Today I want to broadly applaud Oyama’s entire operation, the crown of the marketplace in my humble opinion. Specifically, though, I would like to single out the happy French-speaking man with the ponytail who sang as he worked behind the counter in the summer of 2010. Let’s call him Singing Counter Man. I presume he has since moved on but perhaps he finds this.
A little context. The summer 0f 2010 was a spiritual furnace for reasons I will eventually disclose. For now, let’s just say things got unusually fiery at work and my identity was tested and refined. It was brutally painful and it brought me to my knees in prayer. It was the third time my identity unravelled and God exposed all the ugly bits of myself I had braided away safely. He later lovingly redeemed all the struggle. More on that latter. For now, charcuterie and jubilant counter staff.

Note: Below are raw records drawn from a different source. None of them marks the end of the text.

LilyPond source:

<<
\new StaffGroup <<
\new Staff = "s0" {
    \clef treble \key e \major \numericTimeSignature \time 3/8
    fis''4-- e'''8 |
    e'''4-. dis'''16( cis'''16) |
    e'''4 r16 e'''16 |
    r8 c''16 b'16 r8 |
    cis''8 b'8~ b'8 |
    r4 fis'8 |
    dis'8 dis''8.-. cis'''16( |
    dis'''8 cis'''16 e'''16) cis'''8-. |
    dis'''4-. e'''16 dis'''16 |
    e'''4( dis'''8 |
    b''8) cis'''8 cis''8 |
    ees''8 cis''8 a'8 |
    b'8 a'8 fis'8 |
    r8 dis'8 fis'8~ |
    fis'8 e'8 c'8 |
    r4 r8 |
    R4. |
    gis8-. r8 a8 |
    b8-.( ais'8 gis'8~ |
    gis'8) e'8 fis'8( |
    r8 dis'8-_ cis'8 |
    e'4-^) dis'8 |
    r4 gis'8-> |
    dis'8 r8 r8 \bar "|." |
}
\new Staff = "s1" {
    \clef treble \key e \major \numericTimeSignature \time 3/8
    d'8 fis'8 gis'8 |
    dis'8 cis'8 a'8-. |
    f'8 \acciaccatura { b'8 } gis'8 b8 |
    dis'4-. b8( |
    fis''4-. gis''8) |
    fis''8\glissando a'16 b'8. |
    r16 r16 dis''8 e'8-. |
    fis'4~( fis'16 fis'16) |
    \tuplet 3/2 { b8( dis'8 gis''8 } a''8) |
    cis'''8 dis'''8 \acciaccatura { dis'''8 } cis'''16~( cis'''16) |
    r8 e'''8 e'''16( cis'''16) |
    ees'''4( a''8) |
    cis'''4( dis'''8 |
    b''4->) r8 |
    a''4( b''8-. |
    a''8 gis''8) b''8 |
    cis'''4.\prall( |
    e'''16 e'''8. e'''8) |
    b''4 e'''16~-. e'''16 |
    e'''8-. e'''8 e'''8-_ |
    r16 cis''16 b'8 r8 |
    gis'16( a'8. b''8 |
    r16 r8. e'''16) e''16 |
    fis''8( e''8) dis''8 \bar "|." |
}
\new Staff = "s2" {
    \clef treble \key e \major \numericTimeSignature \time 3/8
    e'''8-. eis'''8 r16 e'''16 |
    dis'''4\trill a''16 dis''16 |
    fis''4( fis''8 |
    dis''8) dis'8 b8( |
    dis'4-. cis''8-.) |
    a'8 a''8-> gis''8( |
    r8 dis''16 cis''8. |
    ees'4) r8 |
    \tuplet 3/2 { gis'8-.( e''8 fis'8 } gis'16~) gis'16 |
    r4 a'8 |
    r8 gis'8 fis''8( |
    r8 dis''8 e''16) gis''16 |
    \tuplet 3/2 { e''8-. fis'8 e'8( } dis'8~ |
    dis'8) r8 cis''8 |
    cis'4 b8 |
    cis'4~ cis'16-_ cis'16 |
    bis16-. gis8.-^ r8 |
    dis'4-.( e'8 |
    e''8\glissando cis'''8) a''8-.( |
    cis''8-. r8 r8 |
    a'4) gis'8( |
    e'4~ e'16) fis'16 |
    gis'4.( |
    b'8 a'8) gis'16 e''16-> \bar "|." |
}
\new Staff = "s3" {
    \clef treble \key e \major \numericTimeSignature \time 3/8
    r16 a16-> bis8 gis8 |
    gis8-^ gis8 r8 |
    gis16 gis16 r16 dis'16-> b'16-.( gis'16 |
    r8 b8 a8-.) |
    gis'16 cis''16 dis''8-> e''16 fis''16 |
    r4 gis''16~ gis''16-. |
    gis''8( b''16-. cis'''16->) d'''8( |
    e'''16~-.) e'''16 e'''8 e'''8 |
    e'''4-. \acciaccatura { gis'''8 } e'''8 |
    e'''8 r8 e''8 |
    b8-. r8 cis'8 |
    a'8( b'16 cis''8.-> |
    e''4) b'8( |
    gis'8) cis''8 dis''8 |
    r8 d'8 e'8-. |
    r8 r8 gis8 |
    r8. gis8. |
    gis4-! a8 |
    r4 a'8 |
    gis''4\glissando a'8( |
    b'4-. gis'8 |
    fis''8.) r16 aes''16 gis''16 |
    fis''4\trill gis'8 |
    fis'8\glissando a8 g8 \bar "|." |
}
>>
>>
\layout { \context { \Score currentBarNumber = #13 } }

If you haven’t experienced Granville Island, I pray you do soon. Please. Go relish it in the early hours of the day – before the tourists arrive – when the air outside is heavy with sea salt and the seagulls are less aggressive. (Apologies in advance for the gulls.) Step inside the marketplace, close your eyes and inhale deeply. Crisp local produce, buttery warm croissants, rich espresso, pungent cheese, aromatic spices and freshly cut flowers – and all before arriving at the Oyama counter. I realize this combination may induce nausea at worst or confusion at best but I assure you, Granville Island is anything but nauseating – at least until the tourists arrive – and even then, it is spectacular. You’ll just have to trust me.
But I imagine working at Granville Island is not for everybody. It gets incredibly overpopulated in the summer. I imagine stress soars with the escalating volume of the crowd and patience is in short supply. It’s not easy to shop in chaos and if you have toiled in the public sector – food, hospitality, retail – you know that toxic customers breed in stressful shopping areas. As an employee, it is easy to surrender to cynicism and despise the human race.
If ponytail guy at Oyama despised people he sure fooled me. He was sincerely so kind and quick to serve. The way he hummed and waltzed behind the counter sometimes made me giggle because it was so charming. Like something out of Amelie. (Please, somebody tell me they remember this man so I don’t sound like I’m making this up.)
On the mornings that were particularily hard for me that summer, the idea of hitting Granville Island before work helped me pick up my feet and get moving. Each time this particular man served me, I left filled with an extra measure of joy and as such, my suffocating workload got a little less of me.
Thank you, Singing Counter Man, for bringing your whole joyful self to work each day and serving the public with gusto. Thank you for serenading people liberally, addressing ladies as “ma cherie” and flashing your brilliant smile. Thank you for choosing to acknowledge the good in people and transforming an otherwise meaningless transaction into something enjoyable. Your kindness was powerful.
And thank you, Oyama, for providing us with some of our finest meals in Vancouver. The only thing better than your delectable food was that I never had much to clean up after a picnic. I wish you many more generations of success.